Wie lange ist das nun
eigentlich her – lasst mich zurückrechnen! – Ach, es ist ja gleichgültig, wie
viel Jahre seitdem verflossen sind. Es war jedenfalls nicht sehr lange nach dem
ersten Weltkrieg.
Wer die Zeit noch miterlebt
hat, weiß, dass damals die Menschen nicht so stumpf und müde waren wie nach dem
zweiten großen Krieg. Nein, damals verbissen sie sich mit Leidenschaft und
Fanatismus in politische Ideen.
Also damals war es, als ich
in den Arbeitervorort einer Industriestadt geschickt wurde mit dem schönen Titel
„Hilfsprediger“. Wenn man es richtig verstand, bedeutete dieser schöne Name,
dass ich ein Prediger sei, dem man helfen müsste. Und so war es in der Tat.

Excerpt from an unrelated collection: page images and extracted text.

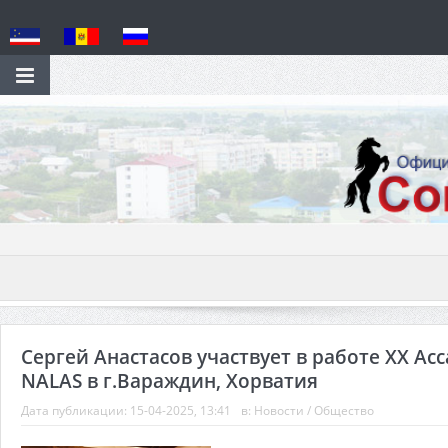
Сергей Анастасов участвует в работе XX Ас
NALAS в г.Вараждин, Хорватия
Дата публикации:
15-04-2025, 13:41
в:
Новости
/
Общество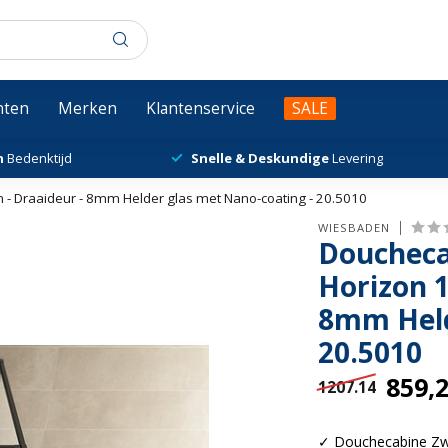
chten
Merken
Klantenservice
SALE
n
Bedenktijd
Snelle & Deskundige
Levering
- Draaideur - 8mm Helder glas met Nano-coating - 20.5010
WIESBADEN
Doucheca
Horizon 
8mm Held
20.5010
859,
1207.14
✓ Douchecabine Zw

Was nützte es mir hier, dass
ich einen Krieg mitgemacht hatte! Und dass ich Theologie studiert hatte, brachte
mich auch nicht weiter! Denn diese verhetzte Bevölkerung, die schon ihrer
westfälischen Natur nach ziemlich dickköpfig ist, war sich völlig einig in der
Ablehnung des Pfarrers und des Evangeliums.
In die Kirche kamen die
Leute nicht. Also fing ich an, tagsüber Besuche in den Häusern zu machen. Weil aber
die Männer in der Fabrik waren und ich nur die Frauen antraf, höhnten sie: „Da
sieht man's! An die Männer wagt sich so ein Pfaffe nicht heran!“
Daraufhin machte ich meine
Besuche am Abend, wenn die Männer zu Hause waren. Für ein paar Tage wurde die
Front verwirrt. Dann stand sie wieder fest gegen mich. Es wurde die Parole
ausgegeben: „Kein Mann darf mit dem Pfaffen sprechen!“
Es war fürchterlich! Ich
ging von Wohnung zu Wohnung. Mit den Frauen gab es ein kurzes, unerfreuliches
Gespräch. Die Männer saßen dabei, grinsten und schwiegen. Kein Gruß! Kein
Handschlag! Sie taten, als sei ich Luft.
Oft war ich tief niedergeschlagen
vor Zorn und Scham, wenn ich nach diesen Gängen in mein einsames Zimmer
zurückkehrte. Manchmal aber habe ich auch gelacht und die Männer bewundert, die
das so konsequent durchhielten. Ja, damals habe ich Respekt bekommen vor den
westfälischen Charakteren. Und ich sagte mir: „Wenn es dem Worte Gottes
gelingt, hier einzubrechen, dann wird etwas Herrliches entstehen.“
Es ist so gekommen! Jesus
wurde Sieger. Und es entstand hier eine Gemeinde, die heute noch blüht.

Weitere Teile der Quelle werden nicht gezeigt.